_DATA RECORDS_:
——————————
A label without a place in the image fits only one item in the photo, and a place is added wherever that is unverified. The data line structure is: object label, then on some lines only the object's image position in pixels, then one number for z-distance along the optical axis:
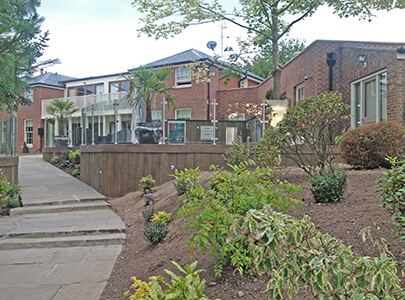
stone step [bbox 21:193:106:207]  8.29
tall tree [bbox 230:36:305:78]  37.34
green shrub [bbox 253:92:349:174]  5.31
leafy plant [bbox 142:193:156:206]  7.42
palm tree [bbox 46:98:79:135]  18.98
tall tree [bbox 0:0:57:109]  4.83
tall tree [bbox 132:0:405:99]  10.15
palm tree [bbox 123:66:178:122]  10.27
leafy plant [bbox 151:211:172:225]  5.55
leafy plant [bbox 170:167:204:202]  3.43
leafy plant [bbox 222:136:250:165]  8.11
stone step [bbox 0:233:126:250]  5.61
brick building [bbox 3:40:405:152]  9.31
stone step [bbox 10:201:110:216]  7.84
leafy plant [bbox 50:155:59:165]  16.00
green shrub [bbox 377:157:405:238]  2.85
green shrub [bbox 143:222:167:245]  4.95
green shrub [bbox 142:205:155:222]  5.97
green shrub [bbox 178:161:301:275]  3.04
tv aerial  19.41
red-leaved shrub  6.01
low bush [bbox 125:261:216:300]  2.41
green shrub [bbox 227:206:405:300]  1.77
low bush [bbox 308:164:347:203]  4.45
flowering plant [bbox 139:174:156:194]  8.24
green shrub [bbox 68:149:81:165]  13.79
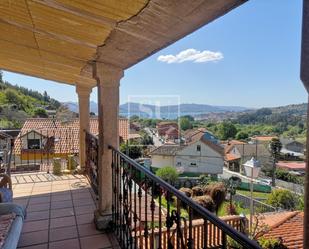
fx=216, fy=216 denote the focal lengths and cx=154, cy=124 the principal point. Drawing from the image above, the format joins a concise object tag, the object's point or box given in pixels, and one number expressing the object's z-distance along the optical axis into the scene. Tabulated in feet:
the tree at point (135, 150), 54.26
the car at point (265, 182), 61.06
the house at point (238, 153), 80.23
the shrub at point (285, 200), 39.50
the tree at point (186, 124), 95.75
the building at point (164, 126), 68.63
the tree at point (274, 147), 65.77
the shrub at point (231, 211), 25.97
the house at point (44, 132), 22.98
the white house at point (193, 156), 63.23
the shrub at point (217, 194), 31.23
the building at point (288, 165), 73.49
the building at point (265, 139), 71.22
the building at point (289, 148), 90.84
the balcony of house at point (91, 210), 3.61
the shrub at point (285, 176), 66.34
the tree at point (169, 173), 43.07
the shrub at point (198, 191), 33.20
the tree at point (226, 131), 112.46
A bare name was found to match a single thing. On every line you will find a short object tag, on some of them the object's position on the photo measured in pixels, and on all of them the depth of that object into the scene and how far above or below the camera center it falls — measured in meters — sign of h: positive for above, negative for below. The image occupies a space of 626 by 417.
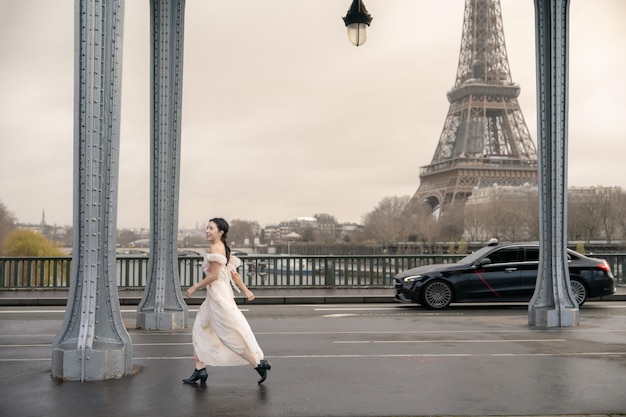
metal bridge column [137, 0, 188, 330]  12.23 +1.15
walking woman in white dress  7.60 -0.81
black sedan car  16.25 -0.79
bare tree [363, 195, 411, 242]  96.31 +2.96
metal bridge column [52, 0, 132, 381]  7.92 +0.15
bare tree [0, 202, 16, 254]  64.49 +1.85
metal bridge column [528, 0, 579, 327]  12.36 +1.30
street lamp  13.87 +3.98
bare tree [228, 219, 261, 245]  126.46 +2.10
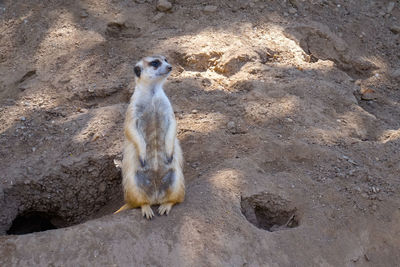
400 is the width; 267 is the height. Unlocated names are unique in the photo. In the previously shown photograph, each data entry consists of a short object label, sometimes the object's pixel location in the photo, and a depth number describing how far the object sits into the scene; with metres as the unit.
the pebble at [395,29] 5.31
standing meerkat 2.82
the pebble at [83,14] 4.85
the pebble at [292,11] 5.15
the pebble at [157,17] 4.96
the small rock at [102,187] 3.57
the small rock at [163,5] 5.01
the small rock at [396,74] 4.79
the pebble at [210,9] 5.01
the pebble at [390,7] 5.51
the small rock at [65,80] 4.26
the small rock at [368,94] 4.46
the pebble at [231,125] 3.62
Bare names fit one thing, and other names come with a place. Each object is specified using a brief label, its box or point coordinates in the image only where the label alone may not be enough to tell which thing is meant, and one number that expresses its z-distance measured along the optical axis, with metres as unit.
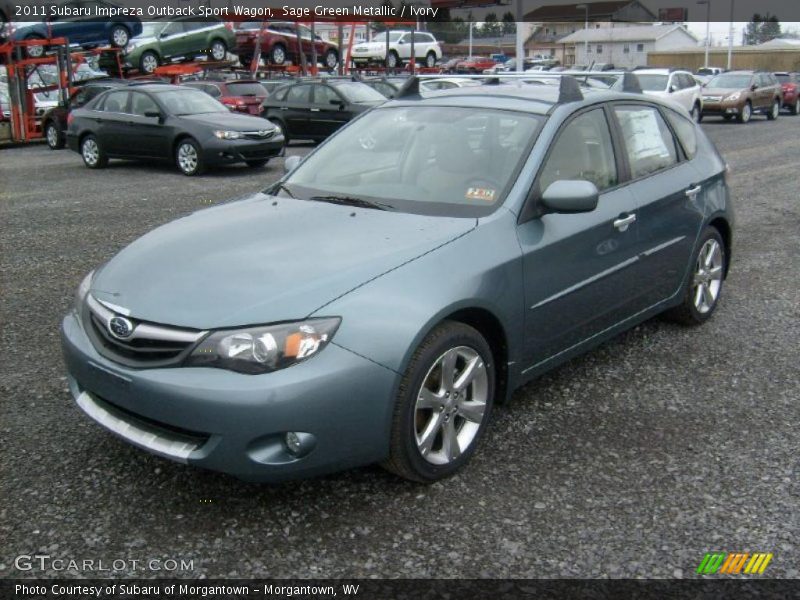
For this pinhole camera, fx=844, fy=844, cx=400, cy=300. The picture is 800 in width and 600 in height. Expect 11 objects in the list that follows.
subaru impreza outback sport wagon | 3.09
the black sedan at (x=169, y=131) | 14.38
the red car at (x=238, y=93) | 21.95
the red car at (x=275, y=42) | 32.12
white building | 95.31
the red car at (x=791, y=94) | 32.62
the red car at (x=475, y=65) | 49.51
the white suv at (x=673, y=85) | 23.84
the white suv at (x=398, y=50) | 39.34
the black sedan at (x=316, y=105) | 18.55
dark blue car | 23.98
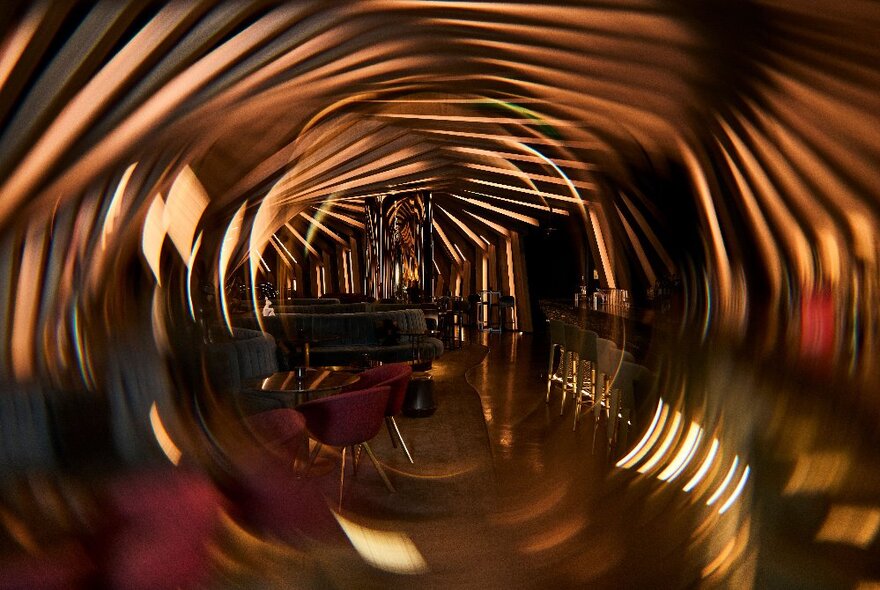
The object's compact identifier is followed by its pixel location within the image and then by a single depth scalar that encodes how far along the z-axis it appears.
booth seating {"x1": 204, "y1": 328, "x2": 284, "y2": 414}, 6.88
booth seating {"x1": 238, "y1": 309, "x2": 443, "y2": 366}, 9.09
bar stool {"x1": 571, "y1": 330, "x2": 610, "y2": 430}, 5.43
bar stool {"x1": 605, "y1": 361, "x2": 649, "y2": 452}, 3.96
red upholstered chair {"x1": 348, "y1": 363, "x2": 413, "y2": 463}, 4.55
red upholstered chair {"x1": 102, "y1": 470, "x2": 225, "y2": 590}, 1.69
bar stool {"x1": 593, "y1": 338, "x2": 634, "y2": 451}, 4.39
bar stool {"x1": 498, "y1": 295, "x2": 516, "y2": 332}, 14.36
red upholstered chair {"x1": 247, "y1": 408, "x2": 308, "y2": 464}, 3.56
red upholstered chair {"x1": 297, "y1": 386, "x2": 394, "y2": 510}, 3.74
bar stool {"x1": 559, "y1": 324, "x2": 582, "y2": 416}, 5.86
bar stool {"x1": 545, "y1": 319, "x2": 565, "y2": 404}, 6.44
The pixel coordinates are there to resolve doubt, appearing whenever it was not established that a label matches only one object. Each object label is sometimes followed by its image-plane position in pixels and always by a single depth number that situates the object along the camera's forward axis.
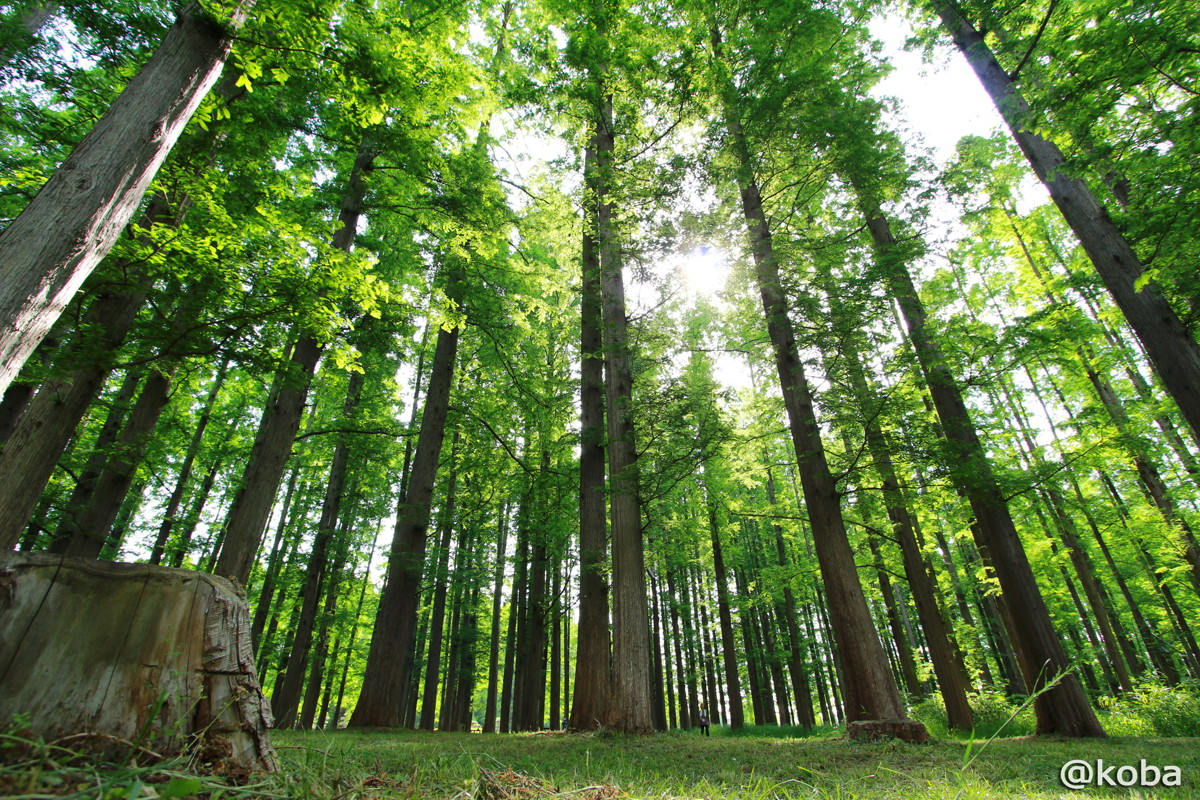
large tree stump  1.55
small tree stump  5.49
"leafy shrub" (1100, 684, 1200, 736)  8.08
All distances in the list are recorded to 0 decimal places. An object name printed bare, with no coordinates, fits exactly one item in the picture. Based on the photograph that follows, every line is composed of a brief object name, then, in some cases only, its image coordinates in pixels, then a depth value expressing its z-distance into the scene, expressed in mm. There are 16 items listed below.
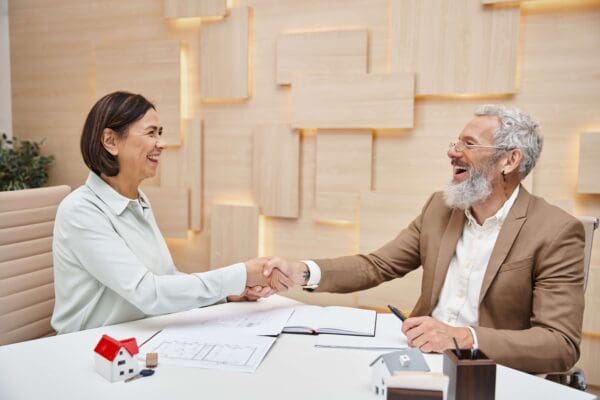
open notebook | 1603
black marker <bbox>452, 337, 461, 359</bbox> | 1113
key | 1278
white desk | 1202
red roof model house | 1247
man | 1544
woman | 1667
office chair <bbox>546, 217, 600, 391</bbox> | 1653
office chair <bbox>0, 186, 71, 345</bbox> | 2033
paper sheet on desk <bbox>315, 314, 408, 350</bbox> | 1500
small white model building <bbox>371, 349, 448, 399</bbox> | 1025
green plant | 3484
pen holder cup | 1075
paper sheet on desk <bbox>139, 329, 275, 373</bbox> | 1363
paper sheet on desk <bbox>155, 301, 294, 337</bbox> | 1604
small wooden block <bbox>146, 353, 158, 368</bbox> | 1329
——————————
_AIM OF THE EXERCISE_:
Copy out the full material exactly. Pictures should not appear in it.

_WRITTEN ANSWER_:
A label without a place in the image fits only one item in the photo, and a place is added wherever that is unverified. The data line structure is: object label, then on some lines only the object's image position in pixels, then one number for z-distance along the optical axis:
stone step [bbox 21:193:106:207]  8.29
tall tree [bbox 230:36:305:78]  37.34
green shrub [bbox 253:92:349:174]  5.31
leafy plant [bbox 142:193:156:206]  7.42
palm tree [bbox 46:98:79:135]  18.98
tall tree [bbox 0:0:57:109]  4.83
tall tree [bbox 132:0:405:99]  10.15
palm tree [bbox 123:66:178:122]  10.27
leafy plant [bbox 151:211:172:225]  5.55
leafy plant [bbox 170:167:204:202]  3.43
leafy plant [bbox 222:136:250:165]  8.11
stone step [bbox 0:233:126:250]  5.61
brick building [bbox 3:40:405:152]  9.31
stone step [bbox 10:201:110:216]  7.84
leafy plant [bbox 50:155:59:165]  16.00
green shrub [bbox 377:157:405:238]  2.85
green shrub [bbox 143:222:167:245]  4.95
green shrub [bbox 142:205:155:222]  5.97
green shrub [bbox 178:161:301:275]  3.04
tv aerial  19.41
red-leaved shrub  6.01
low bush [bbox 125:261:216:300]  2.41
green shrub [bbox 227:206:405:300]  1.77
low bush [bbox 308:164:347:203]  4.45
flowering plant [bbox 139:174:156:194]  8.24
green shrub [bbox 68:149:81:165]  13.79
fx=216, fy=216 denote the focal lengths and cx=154, cy=124 the principal point. Drawing from the image above, the format joins a concise object tag, the object's point or box given in pixels, and one number expressing the object's z-distance along the optical axis into the scene. Tabulated in feet:
the tree at point (135, 150), 54.26
the car at point (265, 182), 61.06
the house at point (238, 153), 80.23
the shrub at point (285, 200), 39.50
the tree at point (186, 124), 95.75
the building at point (164, 126), 68.63
the tree at point (274, 147), 65.77
the shrub at point (231, 211), 25.97
the house at point (44, 132), 22.98
the white house at point (193, 156), 63.23
the shrub at point (217, 194), 31.23
the building at point (288, 165), 73.49
the building at point (265, 139), 71.22
the building at point (289, 148), 90.84
the balcony of house at point (91, 210), 3.61
the shrub at point (285, 176), 66.34
the tree at point (169, 173), 43.07
the shrub at point (198, 191), 33.20
the tree at point (226, 131), 112.46
A bare name was found to match a single thing. On every line you will find a short object tag, on some of them the object's position on the photo measured in pixels, and on all of them the depth of that object into the scene and how far above or below the camera center it falls — measured in meters — sign of h: positive for above, negative for below. The image occupies a space of 626 by 417.
metal bridge column [137, 0, 188, 330]  12.23 +1.15
walking woman in white dress  7.60 -0.81
black sedan car  16.25 -0.79
bare tree [363, 195, 411, 242]  96.31 +2.96
metal bridge column [52, 0, 132, 381]  7.92 +0.15
bare tree [0, 202, 16, 254]  64.49 +1.85
metal bridge column [528, 0, 579, 327]  12.36 +1.30
street lamp  13.87 +3.98
bare tree [228, 219, 261, 245]  126.46 +2.10
400 is the width; 267 is the height. Unlocated names are unique in the photo. In the previously shown photograph, each data entry consists of a short object label, sometimes the object's pixel location in the photo, and a depth number describing how far the object sits into the scene; with metres as the unit.
the pebble at [395,29] 5.31
standing meerkat 2.82
the pebble at [83,14] 4.85
the pebble at [292,11] 5.15
the pebble at [157,17] 4.96
the small rock at [102,187] 3.57
the small rock at [163,5] 5.01
the small rock at [396,74] 4.79
the pebble at [210,9] 5.01
the pebble at [390,7] 5.51
the small rock at [65,80] 4.26
the small rock at [368,94] 4.46
the pebble at [231,125] 3.62
Bare names fit one thing, and other names come with a place. Each object is specified using a brief label, its box or point coordinates in the image only where the label alone may not be enough to tell which thing is meant, and one number that expresses its z-distance measured along the optical axis, with metres as unit.
For this pinhole camera, fx=844, fy=844, cx=400, cy=300. The picture is 800 in width and 600 in height. Expect 11 objects in the list that follows.
subaru impreza outback sport wagon | 3.09
the black sedan at (x=169, y=131) | 14.38
the red car at (x=238, y=93) | 21.95
the red car at (x=275, y=42) | 32.12
white building | 95.31
the red car at (x=791, y=94) | 32.62
the red car at (x=475, y=65) | 49.51
the white suv at (x=673, y=85) | 23.84
the white suv at (x=398, y=50) | 39.34
the black sedan at (x=316, y=105) | 18.55
dark blue car | 23.98
The object's compact identifier is followed by its pixel location within the image and then by a single depth scalar that encodes how far along the z-axis it appears.
booth seating {"x1": 204, "y1": 328, "x2": 284, "y2": 414}, 6.88
booth seating {"x1": 238, "y1": 309, "x2": 443, "y2": 366}, 9.09
bar stool {"x1": 571, "y1": 330, "x2": 610, "y2": 430}, 5.43
bar stool {"x1": 605, "y1": 361, "x2": 649, "y2": 452}, 3.96
red upholstered chair {"x1": 348, "y1": 363, "x2": 413, "y2": 463}, 4.55
red upholstered chair {"x1": 102, "y1": 470, "x2": 225, "y2": 590}, 1.69
bar stool {"x1": 593, "y1": 338, "x2": 634, "y2": 451}, 4.39
bar stool {"x1": 498, "y1": 295, "x2": 516, "y2": 332}, 14.36
red upholstered chair {"x1": 247, "y1": 408, "x2": 308, "y2": 464}, 3.56
red upholstered chair {"x1": 297, "y1": 386, "x2": 394, "y2": 510}, 3.74
bar stool {"x1": 559, "y1": 324, "x2": 582, "y2": 416}, 5.86
bar stool {"x1": 545, "y1": 319, "x2": 565, "y2": 404}, 6.44
The pixel coordinates are there to resolve doubt, appearing whenever it was not established that a label matches only one object. Each object label is sometimes followed by its image-plane position in pixels and always by a single depth number that situates the object along the camera's forward axis.
large tree stump  1.55
small tree stump  5.49
"leafy shrub" (1100, 684, 1200, 736)  8.08
All distances in the list are recorded to 0 decimal places. An object name printed bare, with no coordinates, fits exactly one item in the picture. Based on the photograph that follows, every line is composed of a brief object name, then, in some cases only, its image coordinates in pixels, then a depth value expressing its z-distance into the scene, expressed in mm. There are 16 items listed below.
open notebook | 1603
black marker <bbox>452, 337, 461, 359</bbox> | 1113
key | 1278
white desk | 1202
red roof model house | 1247
man | 1544
woman | 1667
office chair <bbox>546, 217, 600, 391</bbox> | 1653
office chair <bbox>0, 186, 71, 345</bbox> | 2033
paper sheet on desk <bbox>315, 314, 408, 350</bbox> | 1500
small white model building <bbox>371, 349, 448, 399</bbox> | 1025
green plant | 3484
pen holder cup | 1075
paper sheet on desk <bbox>139, 329, 275, 373</bbox> | 1363
paper sheet on desk <bbox>155, 301, 294, 337</bbox> | 1604
small wooden block <bbox>146, 353, 158, 368</bbox> | 1329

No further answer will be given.